Numerical analysis of the stochastic Stefan problem
Jerome Droniou, Muhammad Awais Khan, Kim Ngan Le
TL;DR
The paper tackles the stochastic Stefan problem with multiplicative noise by employing the gradient discretisation method (GDM) to build a unifying numerical framework. It proves convergence of GDM-based schemes to a weak martingale solution using compactness, Skorokhod representation, and martingale representation arguments, and demonstrates the results with two GDs, MLP1 and HMM. The theoretical analysis is complemented by numerical experiments in two dimensions, showing convergence behavior and revealing that observed mushy regions are largely discretization artifacts that vanish with mesh refinement. Overall, the work provides a rigorous, broadly applicable approach to numerically analyzing stochastic moving-boundary problems and validates it through concrete GD implementations.
Abstract
The gradient discretisation method (GDM) -- a generic framework encompassing many numerical methods -- is studied for a general stochastic Stefan problem with multiplicative noise.

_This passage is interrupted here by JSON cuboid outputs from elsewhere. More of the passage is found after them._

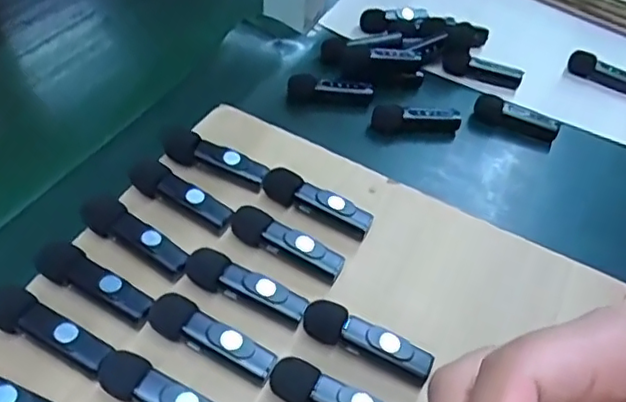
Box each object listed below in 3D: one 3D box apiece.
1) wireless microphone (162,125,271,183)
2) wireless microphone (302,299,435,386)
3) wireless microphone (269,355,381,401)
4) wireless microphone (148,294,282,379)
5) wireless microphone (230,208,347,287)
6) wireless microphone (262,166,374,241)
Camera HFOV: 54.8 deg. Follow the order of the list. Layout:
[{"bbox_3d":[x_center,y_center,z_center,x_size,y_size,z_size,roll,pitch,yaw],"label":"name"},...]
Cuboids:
[{"bbox_3d":[-0.059,-0.026,0.359,0.066,0.016,0.017,17,47,10],"label":"wireless microphone"},{"bbox_3d":[0.026,0.068,0.292,0.064,0.016,0.016,22,48,14],"label":"wireless microphone"},{"bbox_3d":[0.011,0.090,0.270,0.063,0.014,0.017,20,48,13],"label":"wireless microphone"},{"bbox_3d":[-0.047,0.062,0.283,0.063,0.012,0.017,21,48,13],"label":"wireless microphone"},{"bbox_3d":[-0.015,0.023,0.323,0.064,0.016,0.016,24,49,16],"label":"wireless microphone"},{"bbox_3d":[0.002,0.001,0.346,0.066,0.016,0.014,24,49,16],"label":"wireless microphone"}]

The convergence of the numerical solutions is proved by compactness method using discrete functional analysis tools, Skorohod theorem and the martingale representation theorem. The generic convergence results established in the GDM framework are applicable to a range of different numerical methods, including for example mass-lumped finite elements, but also some finite volume methods, mimetic methods, lowest-order virtual element methods, etc. Theoretical results are complemented by numerical tests based on two methods that fit in GDM framework.